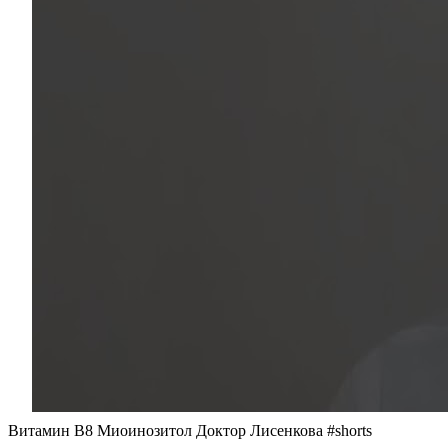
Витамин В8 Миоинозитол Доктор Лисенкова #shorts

= = = = = = =

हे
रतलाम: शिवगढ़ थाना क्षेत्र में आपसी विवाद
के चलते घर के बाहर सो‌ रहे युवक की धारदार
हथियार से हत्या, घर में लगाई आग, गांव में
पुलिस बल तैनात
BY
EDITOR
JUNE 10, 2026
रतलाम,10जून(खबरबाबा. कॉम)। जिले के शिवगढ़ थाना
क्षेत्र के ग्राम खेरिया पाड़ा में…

= = = = = = =

| What you have to do |
Retype exactly the lines above, from the one with "रतलाम: शिवगढ़ थाना क्षेत्र में आपसी विवाद" through the one with "क्षेत्र के ग्राम खेरिया पाड़ा में…", inclusive.

| Response to the task |
रतलाम: शिवगढ़ थाना क्षेत्र में आपसी विवाद
के चलते घर के बाहर सो‌ रहे युवक की धारदार
हथियार से हत्या, घर में लगाई आग, गांव में
पुलिस बल तैनात
BY
EDITOR
JUNE 10, 2026
रतलाम,10जून(खबरबाबा. कॉम)। जिले के शिवगढ़ थाना
क्षेत्र के ग्राम खेरिया पाड़ा में…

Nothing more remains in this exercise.